Tuesday Brief: DB Cargo cuts nearly half its German workforce
Plus: New-generation Nightjet enters service on Vienna–Zurich route / Full order books: Talgo must double production
FREIGHT: DB Cargo has reached a formal agreement with worker representatives on a restructuring plan that will eliminate 6,200 of 14,000 jobs in Germany by 2030.
The deal formalises a EUR 1 billion cost-reduction programme and severs DB Cargo’s financial dependency on its parent — the profit-transfer agreement that absorbed losses since 2012 was terminated from 1 January 2025.
The company must demonstrate profitability by end-2026 under the terms of EUR 1.9 billion in state aid approved by the European Commission. Failure triggers potential break-up proceedings.
The future of single-wagon services — subsidised at EUR 300 million in 2026 — remains politically unresolved beyond 2030.
New-generation Nightjet enters service on Vienna–Zurich route
NIGHT TRAINS: ÖBB and SBB have introduced the new Nightjet fleet on the Vienna–Zurich corridor, the ninth route to receive the upgraded rolling stock as the two operators accelerate the transition.
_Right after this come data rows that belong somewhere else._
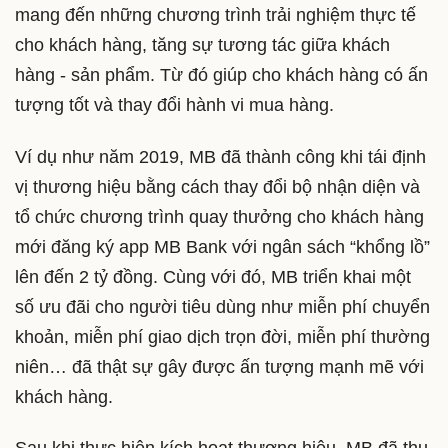
mang đến những chương trình trải nghiệm thực tế
cho khách hàng, tăng sự tương tác giữa khách
hàng - sản phẩm. Từ đó giúp cho khách hàng có ấn
tượng tốt và thay đổi hành vi mua hàng.
Ví dụ như năm 2019, MB đã thành công khi tái định
vị thương hiệu bằng cách thay đổi bộ nhận diện và
tổ chức chương trình quay thưởng cho khách hàng
mới đăng ký app MB Bank với ngân sách “khổng lồ”
lên đến 2 tỷ đồng. Cùng với đó, MB triển khai một
số ưu đãi cho người tiêu dùng như miễn phí chuyển
khoản, miễn phí giao dịch trọn đời, miễn phí thường
niên… đã thật sự gây được ấn tượng mạnh mẽ với
khách hàng.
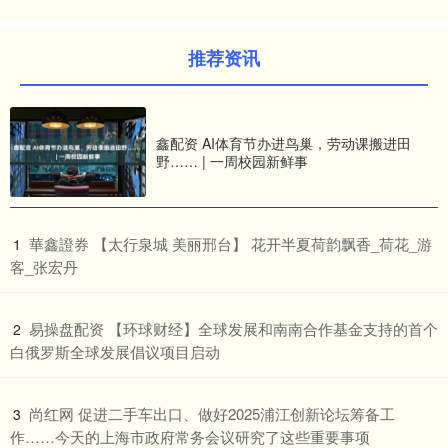
推荐资讯
鑫配资 AI体育节办进鸟巢，劳动课搬进田
野…… | 一周校园新鲜事
​華鑫證券 【太行泉城 美丽邢台】 花开半夏荷韵飘香_荷花_游
1
客_张宏丹
​易操盘配资 【环球财经】全球发展和南南合作基金支持的首个
2
白俄罗斯全球发展倡议项目启动
​尚红网 促进二手车出口、做好2025浦江创新论坛筹备工
3
作……今天的上海市政府常务会议研究了这些重要事项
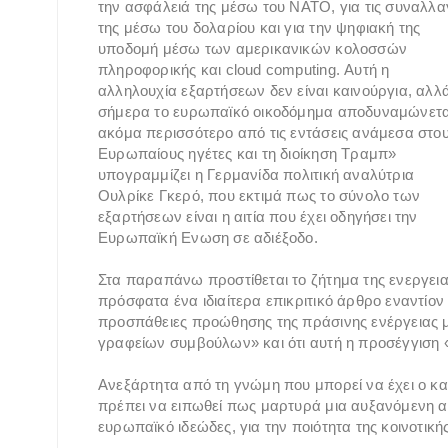
την ασφάλειά της μέσω του ΝΑΤΟ, για τις συναλλα
της μέσω του δολαρίου και για την ψηφιακή της
υποδομή μέσω των αμερικανικών κολοσσών
πληροφορικής και cloud computing. Αυτή η
αλληλουχία εξαρτήσεων δεν είναι καινούργια, αλλ
σήμερα το ευρωπαϊκό οικοδόμημα αποδυναμώνετα
ακόμα περισσότερο από τις εντάσεις ανάμεσα στο
Ευρωπαίους ηγέτες και τη διοίκηση Τραμπ»
υπογραμμίζει η Γερμανίδα πολιτική αναλύτρια
Ουλρίκε Γκερό, που εκτιμά πως το σύνολο των
εξαρτήσεων είναι η αιτία που έχει οδηγήσει την
Ευρωπαϊκή Ενωση σε αδιέξοδο.
Στα παραπάνω προστίθεται το ζήτημα της ενεργει
πρόσφατα ένα ιδιαίτερα επικριτικό άρθρο εναντίον
προσπάθειες προώθησης της πράσινης ενέργειας 
γραφείων συμβούλων» και ότι αυτή η προσέγγιση «
Ανεξάρτητα από τη γνώμη που μπορεί να έχει ο καθ
πρέπει να ειπωθεί πως μαρτυρά μια αυξανόμενη α
ευρωπαϊκό ιδεώδες, για την ποιότητα της κοινοτικ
The first departure ran 14 June from Wien Hauptbahnhof. Vienna–Zurich is the second Zurich service to receive the new generation after Zurich–Hamburg; Amsterdam follows in December 2026.
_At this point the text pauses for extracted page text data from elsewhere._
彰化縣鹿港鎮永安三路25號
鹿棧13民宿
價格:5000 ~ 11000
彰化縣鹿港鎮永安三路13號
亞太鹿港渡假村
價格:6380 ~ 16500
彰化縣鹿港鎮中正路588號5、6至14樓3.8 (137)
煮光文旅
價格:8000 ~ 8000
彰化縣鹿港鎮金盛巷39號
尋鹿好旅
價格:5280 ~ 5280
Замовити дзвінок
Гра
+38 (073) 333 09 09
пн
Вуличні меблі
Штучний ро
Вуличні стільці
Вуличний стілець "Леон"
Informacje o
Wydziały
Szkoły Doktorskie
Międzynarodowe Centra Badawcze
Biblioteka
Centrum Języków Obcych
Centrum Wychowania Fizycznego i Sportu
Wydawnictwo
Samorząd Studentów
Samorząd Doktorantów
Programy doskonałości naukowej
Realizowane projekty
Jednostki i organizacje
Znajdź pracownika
Each trainset seats 254 passengers across seven coaches, with a new Mini Cabin category for solo travellers sitting between open couchette and full sleeping compartment. ÖBB’s total new-generation fleet is set to reach 24 trainsets by year-end.
Full order books: Talgo must double production
SPAIN: The Spanish manufacturer has set a target to double production capacity by end-2028, as its order book reaches EUR 6.5 billion — the largest in the company’s history.
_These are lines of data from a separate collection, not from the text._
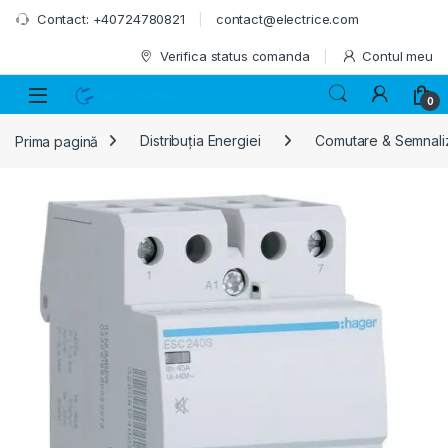
Skip to navigation
Skip to content
Contact: +40724780821
contact@electrice.com
Verifica status comanda
Contul meu
0
Prima pagină
Distribuția Energiei
Comutare & Semnali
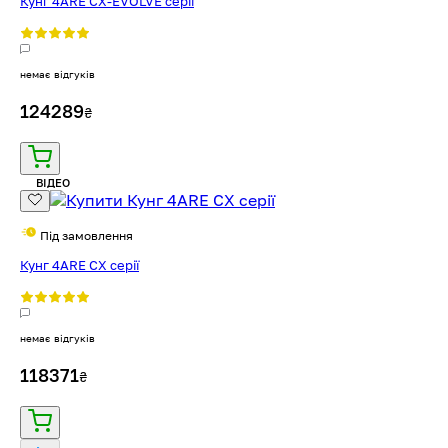
Кунг 4ARE CX-EVOLVE серії
немає відгуків
124289
₴
ВІДЕО
Під замовлення
Кунг 4ARE CX серії
немає відгуків
118371
₴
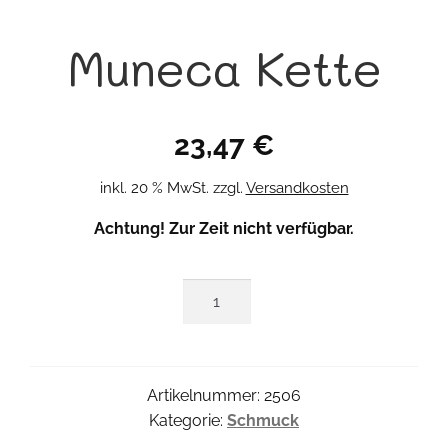
Muneca Kette
23,47
€
inkl. 20 % MwSt.
zzgl.
Versandkosten
Achtung! Zur Zeit nicht verfügbar.
Muneca
Kette
Menge
Artikelnummer:
2506
Kategorie:
Schmuck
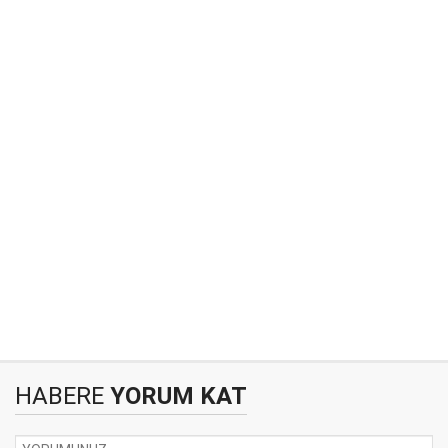
HABERE
YORUM KAT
The expansion centres on Talgo’s Rivabellosa and Las Matas factories, with investment details still to be defined. Current output runs at 400–500 carriages per year across both plants.
The order book rests on a single platform — the Talgo 230 — ordered by Deutsche Bahn, DSB, FlixTrain and Trafikverket. The ICE L, originally due December 2023, remains more than two years late; the FlixTrain and Trafikverket deliveries have yet to begin.
Frequentis buys control of key FRMCS software supplier
INDUSTRY: Austrian communications specialist Frequentis is moving to majority control of Spanish MCX software developer Nemergent Solutions, consolidating the technology stack underpinning its FRMCS migration platform as large-scale European trials begin this summer.
Frequentis will raise its stake in Nemergent from 25% to 51%, effective July 2026. Nemergent’s technology is already the core of Frequentis MissionX, the platform positioned as the primary migration path from GSM-R.
The move gives Frequentis direct control over software development at the point when MORANE 2 field trials begin and migration procurement decisions are being made across Europe.